Issues with GCS Backup

Configuration:
Using Weaviate 1.24.9.
Self hosted on Kubernetes cluster with 7 replicas.
Using the provided helm chart and hav a GCS bucket configured in the helm values.

Didn’t have an issue with earlier version however now when running

result = client.backup.create(
  backup_id="my-very-first-backup",
  backend="gcs",
  include_classes= [
                 "ENCategory",
                "FRCategory",
                "ENProduct",
                "FRProduct",
                "ENSearchQuery",
                "FRSearchQuery",
  wait_for_completion=True,
)

The backup get stuck loading forever.

If I choose wait_for_completion=False I can atleast continue to use the database but if I try to create a back up at a later point (A week later for example) It will raise the error:

weaviate.exceptions.UnexpectedStatusCodeException: Backup creation! Unexpected status code: 422, with response body: {'error': [{'message': 'node {"l-weaviate-4" "100.82.xx.xxxx"}: cannot commit : backup my-very-first-backup already in progress'}]}.

And the only way to get around this is to delete the nodes and have them reload from persistent disk volume.
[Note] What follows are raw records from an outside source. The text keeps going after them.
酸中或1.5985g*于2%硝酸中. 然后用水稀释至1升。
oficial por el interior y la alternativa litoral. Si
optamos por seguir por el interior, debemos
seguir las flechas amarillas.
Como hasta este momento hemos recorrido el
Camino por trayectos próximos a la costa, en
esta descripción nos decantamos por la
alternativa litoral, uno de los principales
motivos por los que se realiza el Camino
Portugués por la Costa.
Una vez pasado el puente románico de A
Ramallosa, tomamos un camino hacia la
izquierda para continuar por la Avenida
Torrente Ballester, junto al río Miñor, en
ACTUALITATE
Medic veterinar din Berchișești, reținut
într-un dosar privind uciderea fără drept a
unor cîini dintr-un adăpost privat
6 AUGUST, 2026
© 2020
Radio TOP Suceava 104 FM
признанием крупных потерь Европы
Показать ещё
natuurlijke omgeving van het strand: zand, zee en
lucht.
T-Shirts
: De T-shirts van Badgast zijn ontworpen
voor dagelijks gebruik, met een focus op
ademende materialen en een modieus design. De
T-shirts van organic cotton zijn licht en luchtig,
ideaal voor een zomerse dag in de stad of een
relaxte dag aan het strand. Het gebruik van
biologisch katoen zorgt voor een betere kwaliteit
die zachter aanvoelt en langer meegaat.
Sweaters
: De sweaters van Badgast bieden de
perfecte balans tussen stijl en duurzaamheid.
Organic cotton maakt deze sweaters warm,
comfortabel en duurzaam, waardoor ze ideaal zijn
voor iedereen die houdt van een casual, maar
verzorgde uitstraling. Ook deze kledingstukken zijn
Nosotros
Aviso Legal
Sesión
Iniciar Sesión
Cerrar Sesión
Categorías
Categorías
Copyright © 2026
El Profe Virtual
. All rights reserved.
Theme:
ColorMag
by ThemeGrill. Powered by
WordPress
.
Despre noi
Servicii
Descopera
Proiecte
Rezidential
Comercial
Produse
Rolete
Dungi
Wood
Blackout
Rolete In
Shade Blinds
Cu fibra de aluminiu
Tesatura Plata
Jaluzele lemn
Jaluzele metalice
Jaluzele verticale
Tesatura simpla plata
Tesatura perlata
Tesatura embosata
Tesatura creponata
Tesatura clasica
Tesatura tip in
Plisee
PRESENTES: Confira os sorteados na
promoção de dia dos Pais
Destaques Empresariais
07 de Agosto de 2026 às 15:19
Additionally, when I check the storage buckets location for the back up there is only one file the backup_config.json which looks like the following below. Normally each node would have its own folder along with with backup_config.json

{
    "startedAt": "2024-05-06T16:59:05.076098496Z",
    "completedAt": "0001-01-01T00:00:00Z",
    "id": "my-very-first-backup",
    "nodes": {
        "weaviate-dev-0": {
            "classes": [
                "ENCategory",
                "FRCategory",
                "ENProduct",
                "FRProduct",
                "ENSearchQuery",
                "FRSearchQuery"
            ],
            "status": "",
            "error": ""
        },
        "weaviate-dev-1": {
            "classes": [
                "ENCategory",
                "FRCategory",
                "ENProduct",
                "FRProduct",
                "ENSearchQuery",
                "FRSearchQuery"
            ],
            "status": "",
            "error": ""
        },
        "weaviate-dev-2": {
            "classes": [
                "ENCategory",
                "FRCategory",
                "ENProduct",
                "FRProduct",
                "ENSearchQuery",
                "FRSearchQuery"
            ],
            "status": "",
            "error": ""
        },
        "weaviate-dev-3": {
            "classes": [
                "ENCategory",
                "FRCategory",
                "ENProduct",
                "FRProduct",
                "ENSearchQuery",
                "FRSearchQuery"
            ],
            "status": "",
            "error": ""
        },
        "weaviate-dev-4": {
            "classes": [
                "ENCategory",
                "FRCategory",
                "ENProduct",
                "FRProduct",
                "ENSearchQuery",
                "FRSearchQuery"
            ],
            "status": "",
            "error": ""
        },
        "weaviate-dev-5": {
            "classes": [
                "ENCategory",
                "FRCategory",
                "ENProduct",
                "FRProduct",
                "ENSearchQuery",
                "FRSearchQuery"
            ],
            "status": "",
            "error": ""
        },
        "weaviate-dev-6": {
            "classes": [
                "ENCategory",
                "FRCategory",
                "ENProduct",
                "FRProduct",
                "ENSearchQuery",
                "FRSearchQuery"
            ],
            "status": "",
            "error": ""
        }
    },
    "node_mapping": null,
    "status": "STARTED",
    "version": "2.0",
    "serverVersion": "1.24.9",
    "error": ""
}

Wondering if anyone has any ideas as to why this might be happening with newer versions.

hi @Landon_Edwards !

Do you see any outstanding logs in any of those nodes?